Re: [METADATA] Webbiness of publishing metadata (ISSUE-1) from Robert Sanderson on 2014-09-15 (public-digipub-ig@w3.org from September 2014)

From: Robert Sanderson <azaroth42@gmail.com>
Date: Mon, 15 Sep 2014 13:29:29 -0700
To: Tom De Nies <tom.denies@ugent.be>
Cc: W3C Digital Publishing IG <public-digipub-ig@w3.org>
Message-ID: <CABevsUEn_pK3OSSxMmVEZoeftNhKN8xi3LW=u243yA+h1BMOBw@mail.gmail.com>
Like with CFI? And Open Annotation? :)

http://www.idpf.org/epub/oa/

EPUBs are relatively straight forward in comparison to other content types,
in terms of referencing arbitrary components.


On Mon, Sep 15, 2014 at 1:25 PM, Tom De Nies <tom.denies@ugent.be> wrote:

> You make a valid point, Phil, but the alternative (not embedding the
> metadata) is not ideal either.
> Without being able to directly refer to certain parts of the content of an
> epub, the possibilities to add descriptive metadata decrease significantly.
>
> Ideally, you would be able to identify each part/fragment of an epub
> individually (e.g., with a fragment URI), so you can describe it with its
> metadata somewhere else.
>
> Tom
>
>
> 2014-09-15 20:03 GMT+02:00 Madans, Phil <Phil.Madans@hbgusa.com>:
>
>>  I get very nervous when I hear talk about  including metadata in the
>> epub file, like embedding ONIX or some other standard.  The issue is that
>> metadata changes. If you are embedding metadata in the epubs then you get
>> into the position of having to generate and distribute new epub files every
>> time that metadata changes. I don’t know how many publishers would be eager
>> to do that.  We wouldn’t. And I don’t think our vendors would be too keen
>> on that either.
>>
>>
>>
>> Once an ebook publishes, a lot of the metadata probably isn’t going to
>> change: Title, Author, Imprint, etc. But the descriptive metadata that we
>> are looking for to aid in discovery is far less static: Keywords, subject
>> categories, descriptions, awards, quotes, author bios and, of course,
>> price.  These elements can change often.
>>
>>
>>
>> Embedding metadata in the epub file, to me, is trying to do for the epub
>> what the book jacket does for the physical product. The book jacket is
>> about marketing, discoverability.  It has all of those elements, like
>> author bio and quotes and subjects categories, etc. And it is wrapped right
>> around the content—and is also embedded in the content in the form of ad
>> pages. The problem is the only time we can update with new metadata is when
>> we reprint the book and/or the jacket, unless we want to sticker existing
>> stock. In the same way, I don’t think embedding metadata in the epub is
>> going to be a dynamic or flexible enough solution for getting the most bang
>> out of the metadata. Unless there is a constant regeneration of the epub,
>> which, again, I think will turn into a supply chain issue.

» Goal 1: Can you copy out the passage of the metadata thread between "Re: [METADATA] Webbiness" and "referencing arbitrary components.", inclusive?
» Goal 2:
Answer these questions from the metadata thread:
(a) What URL does Robert Sanderson include in his reply?
(b) What does Tom De Nies give as an example of a way to identify each part of an epub individually?
(c) Which kinds of metadata does Phil Madans say probably won't change once an ebook publishes?
The lines that come after the metadata thread aren't needed for anything here.

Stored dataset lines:
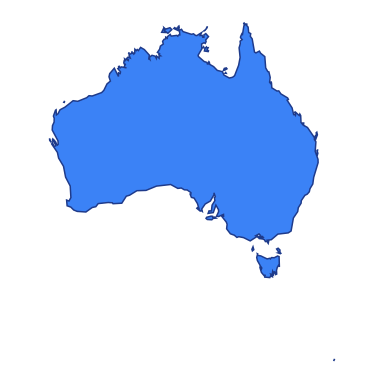 SVG path tracing the border of Australia
{"feature_id": "AUS", "entity_name": "Australia", "entity_type": "country or territory", "adm_level": 0, "iso_a3": "AUS", "parent_name": "Oceania", "parent_adm1": "", "projection": "robinson", "projection_center": [137.073, -32.4], "detail": "fine", "context": "isolated", "style": "filled", "palette": "blue", "viewbox_px": 384, "rotation_deg": 0, "n_neighbors": 0, "source": "natural_earth", "source_scale": "50m", "svg_char_len": 5874}
<svg xmlns="http://www.w3.org/2000/svg" viewBox="0 0 384 384"><path d="M250.7,33.6L250.3,36.3L252.2,38.9L254.5,52.1L255.9,52.9L259.4,51.1L260.6,53.2L264.8,56.6L265.7,67.9L267.8,71.6L268.9,71.9L270.2,77.4L269.6,82.4L271.6,84.5L271.8,87.8L276.9,91.0L278.8,90.9L280.9,93.9L287.6,97.9L288.4,99.4L287.1,100.2L292.1,107.9L293.6,114.5L294.4,114.2L295.4,115.4L295.8,112.4L299.2,115.5L299.8,114.0L300.7,115.6L301.0,122.4L303.0,124.9L307.5,127.5L314.4,137.6L314.4,139.6L315.9,141.8L315.2,151.3L318.0,159.3L318.1,162.7L313.7,177.3L312.8,184.0L310.0,188.7L309.3,191.8L307.2,194.2L304.9,195.3L301.3,200.6L301.1,203.2L298.3,207.7L297.7,211.6L293.4,218.0L291.1,231.0L288.2,232.9L277.9,234.1L271.3,239.7L267.2,240.2L267.9,241.5L268.7,241.1L268.2,243.4L266.8,241.3L265.4,241.6L264.5,239.8L262.0,238.7L263.0,237.7L262.6,236.5L261.5,236.5L259.3,238.5L257.8,237.2L259.0,237.3L260.4,235.3L259.0,233.9L255.8,235.7L257.5,236.2L250.2,240.9L243.5,237.6L238.8,236.7L236.9,237.4L234.3,235.2L230.4,233.8L226.6,228.8L227.1,224.3L226.3,222.1L221.5,216.0L223.6,216.2L223.5,214.4L218.7,216.5L216.5,216.3L218.6,211.7L218.5,209.7L215.9,205.1L213.3,212.6L208.1,213.4L209.0,210.9L211.4,210.9L212.1,205.1L214.9,200.6L214.4,197.6L215.3,196.8L214.0,192.8L214.0,194.7L210.4,201.0L205.2,204.0L201.8,208.9L202.3,211.4L201.1,210.5L200.2,211.1L196.8,208.3L197.4,207.6L198.9,208.3L197.4,203.5L194.1,198.1L191.4,197.4L190.1,194.1L190.9,194.0L190.9,192.6L187.2,190.0L184.3,189.8L181.3,188.0L177.8,188.4L170.7,184.5L156.5,186.1L146.0,190.4L136.9,190.7L129.6,195.2L126.3,196.2L121.8,203.2L113.0,203.7L112.4,202.8L108.2,202.5L98.2,203.6L95.8,206.7L92.2,207.5L85.9,212.0L77.2,211.4L73.7,210.0L70.8,207.1L67.1,205.8L66.6,200.1L69.0,201.0L70.9,197.6L70.2,186.0L65.6,177.2L63.5,166.3L58.6,158.1L57.4,152.4L51.3,143.4L52.2,143.9L52.4,142.7L54.1,146.3L55.7,145.9L55.8,144.6L52.5,139.8L52.8,138.9L54.7,140.7L54.8,143.0L55.7,142.1L56.7,144.5L57.4,145.1L58.2,144.3L58.0,140.9L52.2,130.0L52.5,125.6L54.1,122.1L54.2,118.2L53.4,116.1L55.5,110.2L56.1,109.8L56.4,114.9L58.0,113.8L60.0,109.8L64.9,107.2L73.1,100.7L77.8,101.3L86.7,97.7L89.0,95.7L92.2,96.0L101.6,92.6L103.8,90.4L107.0,83.9L110.4,81.1L109.0,76.8L109.7,73.6L114.3,68.2L118.5,76.5L118.6,72.8L120.2,73.5L120.5,71.9L117.8,68.6L118.7,68.0L118.6,66.5L119.4,66.3L120.3,67.8L121.5,66.9L126.5,67.9L124.0,67.1L125.6,63.8L124.6,64.6L123.8,62.9L124.1,60.9L124.9,60.9L125.8,59.2L128.3,60.5L128.4,59.5L127.3,59.5L126.8,58.3L128.1,57.1L130.2,58.0L129.0,54.9L131.7,53.1L132.0,51.3L132.3,53.4L133.3,53.0L133.8,54.1L134.7,53.2L134.9,49.2L136.3,50.6L137.2,49.5L138.4,50.6L140.6,47.4L144.4,49.6L149.4,55.2L148.6,59.6L149.2,58.8L149.8,59.4L149.3,57.4L152.0,55.3L155.2,56.2L156.3,58.3L156.6,56.1L159.1,58.2L159.1,55.9L160.6,55.8L158.9,54.4L159.5,53.7L157.4,52.4L159.6,49.2L160.4,46.1L163.3,44.0L162.6,41.3L164.2,39.2L165.7,38.9L165.7,37.2L167.3,38.2L167.4,36.7L170.2,34.4L171.2,36.1L176.7,35.4L177.8,36.2L178.5,35.0L179.8,34.9L179.5,31.2L173.8,28.5L174.7,27.6L176.0,28.6L177.2,27.9L179.6,30.1L181.5,29.3L183.0,31.6L191.4,34.3L193.5,33.8L195.5,35.4L196.8,35.6L201.6,32.6L200.1,35.5L202.2,35.4L202.7,37.2L203.9,37.3L203.9,34.9L205.8,33.6L208.5,36.6L205.7,40.0L206.1,41.7L205.2,43.4L204.1,42.7L201.6,44.0L201.8,48.9L198.1,55.2L198.4,56.5L204.1,61.5L206.9,62.4L207.4,64.0L208.9,63.9L213.6,66.6L217.3,70.4L222.4,71.7L224.0,75.1L229.3,78.0L232.5,77.3L234.6,75.7L238.6,65.3L240.1,57.5L239.1,47.8L240.3,43.6L240.1,41.2L242.2,39.6L240.5,37.7L240.6,36.6L241.9,33.7L242.5,34.3L243.9,25.8L245.9,23.9L246.9,24.2L246.5,25.2L248.1,27.1L248.7,32.5L250.7,33.6ZM257.3,255.2L260.8,255.9L267.1,258.9L269.7,258.3L270.4,258.9L271.4,257.6L274.3,257.7L277.6,256.0L279.1,256.6L279.4,266.9L278.6,265.1L277.3,267.3L276.5,270.3L276.7,274.1L275.5,274.6L274.7,273.1L275.7,272.4L274.3,271.8L273.5,273.2L272.7,271.3L272.2,274.6L270.7,274.1L271.1,275.0L269.8,277.6L264.7,277.1L264.4,275.8L265.7,275.3L263.7,275.2L261.4,272.4L259.8,267.1L261.4,269.1L261.8,268.0L260.7,266.4L260.1,266.8L260.1,265.4L257.4,260.6L256.7,257.5L257.3,255.2ZM165.6,29.1L170.0,27.7L171.8,29.6L167.9,33.3L164.9,31.0L164.0,27.7L165.6,29.1ZM212.7,217.2L214.8,217.1L216.1,218.1L213.2,218.4L211.8,219.8L207.3,219.5L206.0,218.4L206.6,217.3L211.0,216.1L212.6,216.3L212.7,217.2ZM206.9,47.8L208.1,47.7L207.1,49.9L208.5,50.8L208.2,51.6L204.4,51.0L205.0,48.3L206.5,46.9L206.9,47.8ZM315.4,140.1L314.8,138.6L315.3,135.8L316.6,134.4L316.1,132.9L316.8,132.2L317.4,134.8L315.4,140.1ZM278.1,248.2L279.9,249.9L280.0,251.3L278.6,252.0L276.6,249.0L278.1,248.2ZM163.4,28.8L165.5,32.5L161.7,32.3L163.4,28.8ZM252.4,250.9L251.9,249.3L253.0,246.8L253.8,249.7L252.4,250.9ZM227.0,68.8L225.2,69.9L223.4,70.5L224.3,68.4L226.3,67.9L227.0,68.8ZM51.2,142.4L49.7,140.4L49.5,138.4L51.2,142.4ZM280.0,252.4L280.9,253.3L280.4,253.7L278.0,252.9L280.0,252.4ZM302.3,123.0L303.7,123.0L303.6,124.9L302.3,123.0ZM271.2,82.0L271.6,83.3L271.3,84.0L270.0,82.2L271.2,82.0ZM272.4,275.1L272.5,276.8L271.2,276.2L272.4,275.1ZM317.9,153.1L317.3,155.3L317.1,155.2L317.3,152.9L317.9,153.1ZM179.0,28.5L178.2,26.5L178.9,26.0L179.2,27.5L179.0,28.5ZM207.1,27.7L205.7,29.6L207.4,26.3L207.1,27.7ZM317.3,152.2L316.9,150.8L317.4,150.0L317.6,150.0L317.3,152.2ZM209.5,63.1L208.5,62.6L208.9,61.7L209.3,62.2L209.5,63.1ZM204.0,47.7L202.9,47.9L203.6,46.8L204.0,47.7ZM64.6,100.9L64.3,102.4L63.8,102.3L64.6,100.9ZM244.7,23.9L244.1,24.4L243.7,23.4L244.1,23.0L244.7,23.9ZM262.7,237.4L261.7,237.9L261.3,237.6L261.5,237.1L262.7,237.4ZM334.4,359.7L333.6,361.0L334.5,358.9L334.4,359.7ZM205.3,30.1L203.3,31.4L205.3,29.8L205.3,30.1ZM129.1,53.0L128.4,53.9L128.9,52.9L129.1,53.0ZM273.3,274.8L272.5,274.2L272.9,273.5L273.2,273.8L273.3,274.8ZM226.2,73.3L225.1,73.2L225.7,72.5L226.2,73.3ZM125.2,59.8L124.7,60.3L124.6,59.1L125.2,59.8ZM260.9,238.2L261.8,238.9L260.3,238.7L260.9,238.2ZM295.2,112.3L294.8,112.3L295.1,111.5L295.2,112.3ZM257.7,253.9L257.5,254.5L257.3,253.7L257.7,253.9Z" fill="#3b82f6" stroke="#1e3a8a" stroke-width="1.5"/></svg>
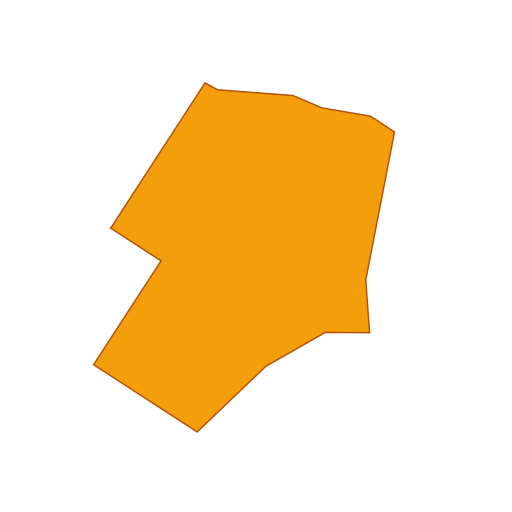 the district of 82, Ar Rayyān, Qatar, rotated 303°
{"feature_id": "91078587B69331061466095", "entity_name": "82", "entity_type": "district", "adm_level": 2, "iso_a3": "QAT", "parent_name": "Qatar", "parent_adm1": "Ar Rayyān", "projection": "natural_earth1", "projection_center": [51.205, 25.205], "detail": "fine", "context": "isolated", "style": "filled", "palette": "amber", "viewbox_px": 512, "rotation_deg": 303, "n_neighbors": 0, "source": "geoboundaries", "source_scale": "gbopen_adm2", "svg_char_len": 408}
<svg xmlns="http://www.w3.org/2000/svg" viewBox="0 0 512 512"><g transform="rotate(303 256 256)"><path d="M76.4,179.0L76.4,302.5L168.8,324.3L229.5,355.6L253.6,393.0L272.4,378.7L295.7,361.1L382.0,326.2L435.4,304.6L435.4,304.4L435.6,275.9L416.0,230.4L414.6,222.1L410.7,199.6L374.5,133.3L373.4,119.0L350.8,119.0L200.2,119.0L200.2,179.0L76.4,179.0Z" fill="#f59e0b" stroke="#b45309" stroke-width="1.5"/></g></svg>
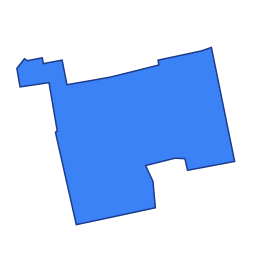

» Full solution 1:
Re: [METADATA] Webbiness of publishing metadata (ISSUE-1) from Robert Sanderson on 2014-09-15 (public-digipub-ig@w3.org from September 2014)

From: Robert Sanderson <azaroth42@gmail.com>
Date: Mon, 15 Sep 2014 13:29:29 -0700
To: Tom De Nies <tom.denies@ugent.be>
Cc: W3C Digital Publishing IG <public-digipub-ig@w3.org>
Message-ID: <CABevsUEn_pK3OSSxMmVEZoeftNhKN8xi3LW=u243yA+h1BMOBw@mail.gmail.com>
Like with CFI? And Open Annotation? :)

http://www.idpf.org/epub/oa/

EPUBs are relatively straight forward in comparison to other content types,
in terms of referencing arbitrary components.

» Full solution 2:
(a) http://www.idpf.org/epub/oa/
(b) A fragment URI.
(c) Title, Author and Imprint.